EXERCISE REQUIREMENTS: Rewrite the records below with "range" replaced by "spread" wherever it occurs, changing nothing else, and leave the pictures out.

Plotted data images:

== Segment start ==

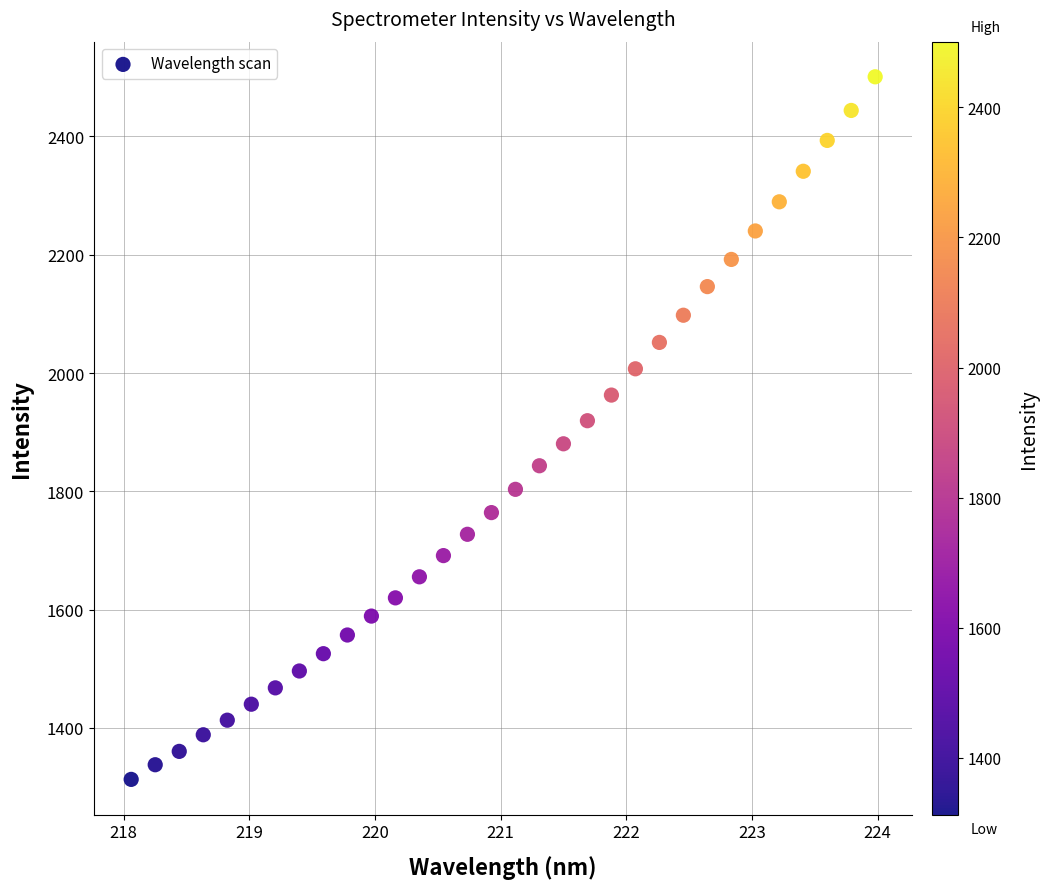

What is the range of Y values (max minus min)?

1187.8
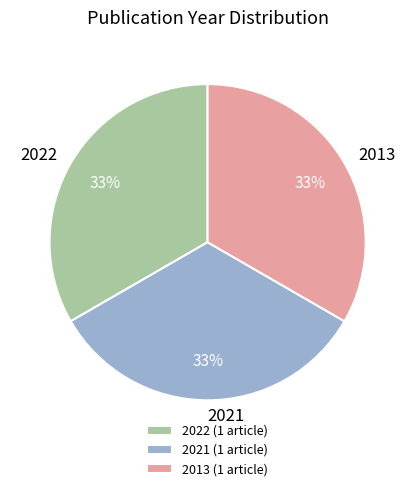

What is the ratio of the value at 2013 to the value at 2022?

1.0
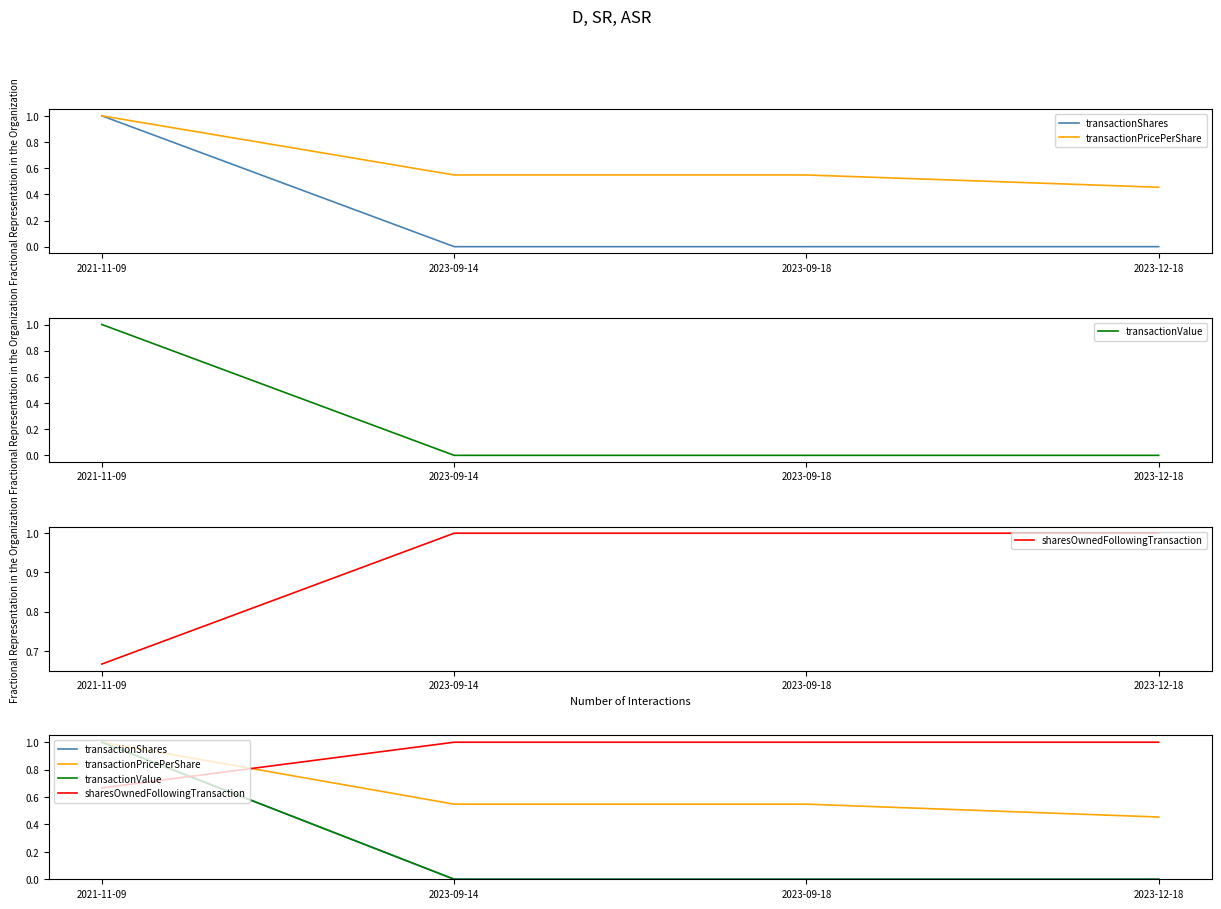

What is the highest value of the transactionPricePerShare series?

1.0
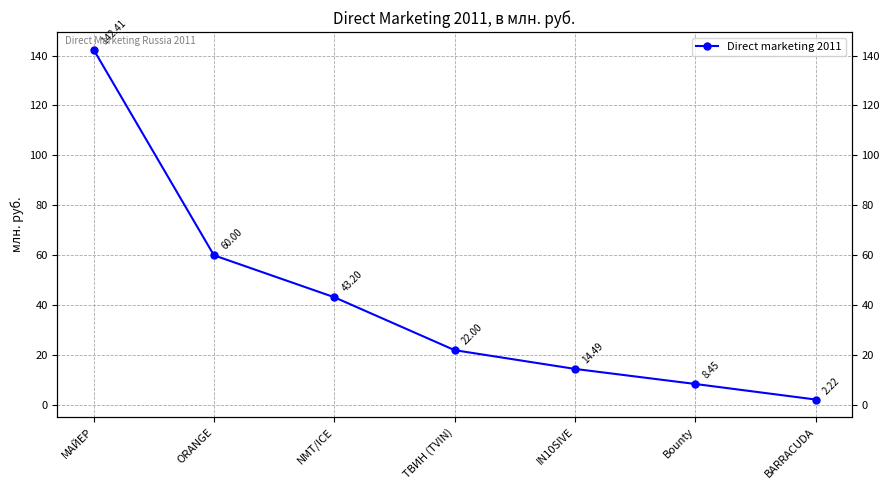

How many values exceed 22?

3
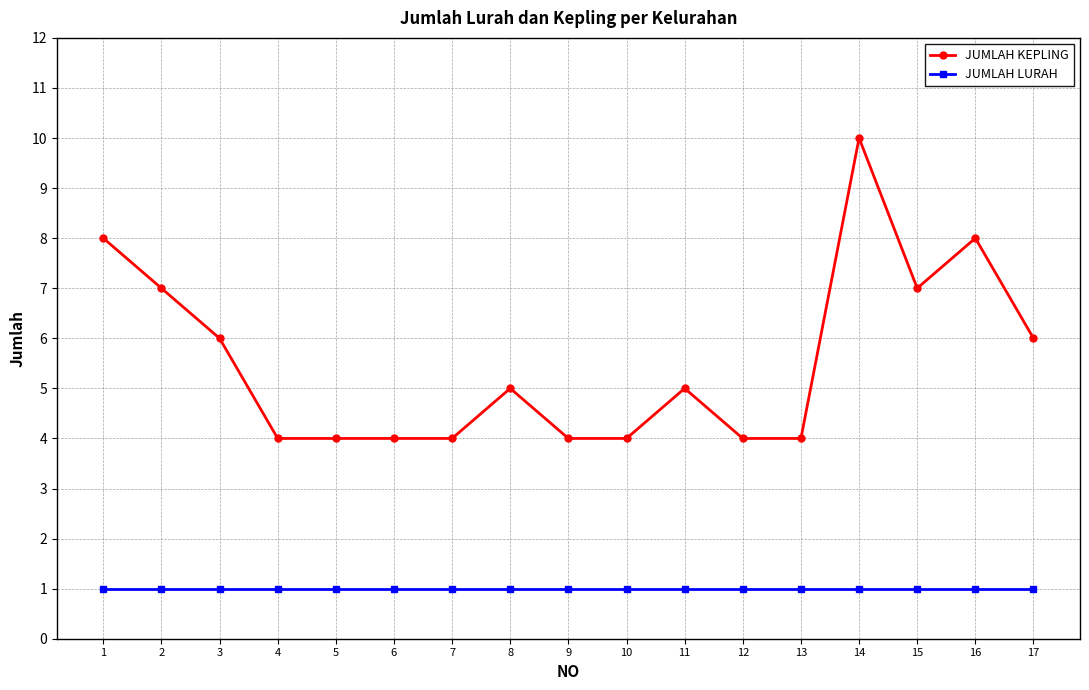

Reading left to right, transcribe all the data shown in this chart.

JUMLAH KEPLING: 8	7	6	4	4	4	4	5	4	4	5	4	4	10	7	8	6
JUMLAH LURAH: 1	1	1	1	1	1	1	1	1	1	1	1	1	1	1	1	1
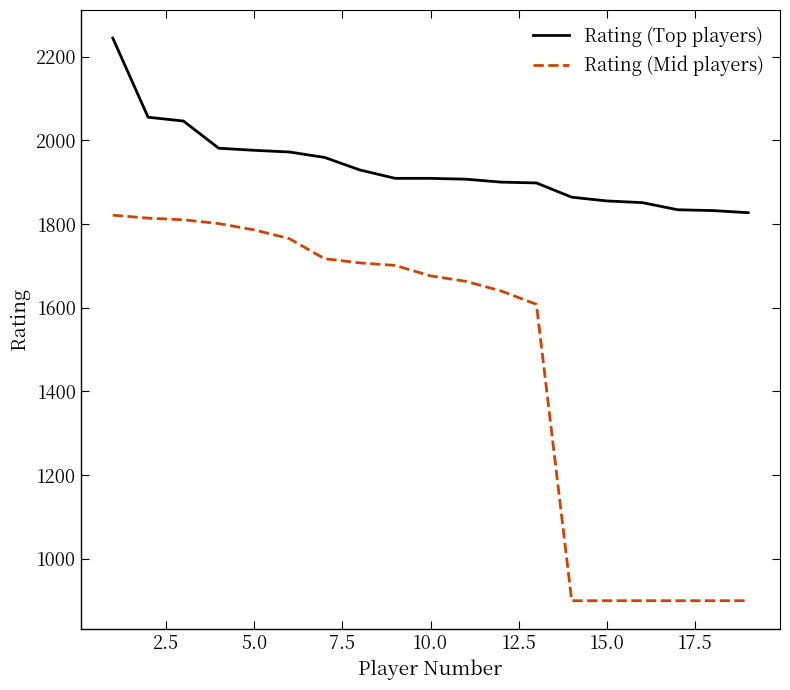

What is the difference between the maximum and minimum values in the Rating (Top players) series?

417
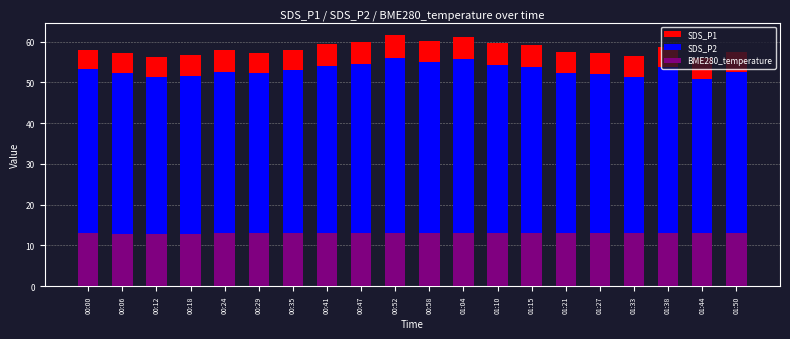

What is the label of the 18th bar from the left?

01:38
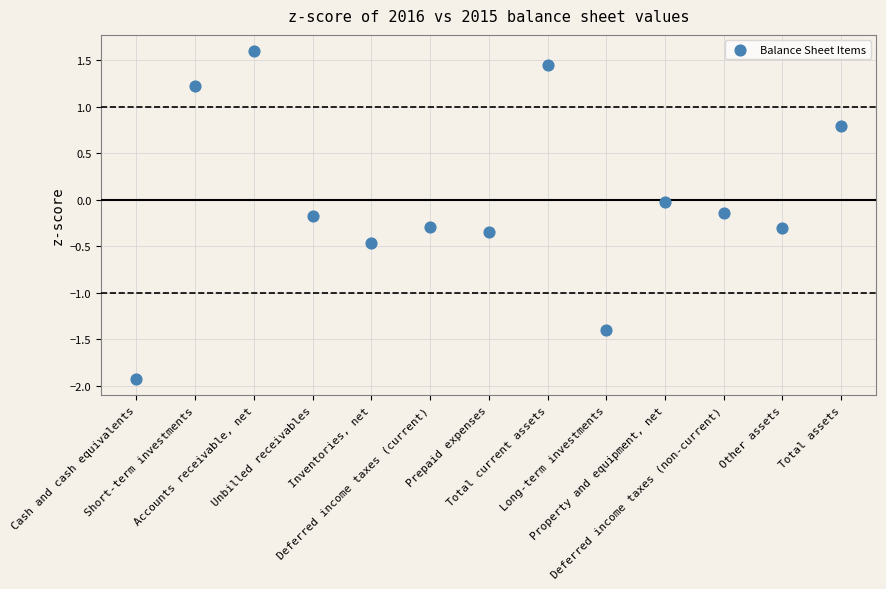

What is the range of Y values (max minus min)?

3.5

== Segment end ==

RESULT OF THIS EXERCISE:
What is the spread of Y values (max minus min)?

1187.8

What is the ratio of the value at 2013 to the value at 2022?

1.0

What is the highest value of the transactionPricePerShare series?

1.0

How many values exceed 22?

3

Reading left to right, transcribe all the data shown in this chart.

JUMLAH KEPLING: 8	7	6	4	4	4	4	5	4	4	5	4	4	10	7	8	6
JUMLAH LURAH: 1	1	1	1	1	1	1	1	1	1	1	1	1	1	1	1	1

What is the difference between the maximum and minimum values in the Rating (Top players) series?

417

What is the label of the 18th bar from the left?

01:38

What is the spread of Y values (max minus min)?

3.5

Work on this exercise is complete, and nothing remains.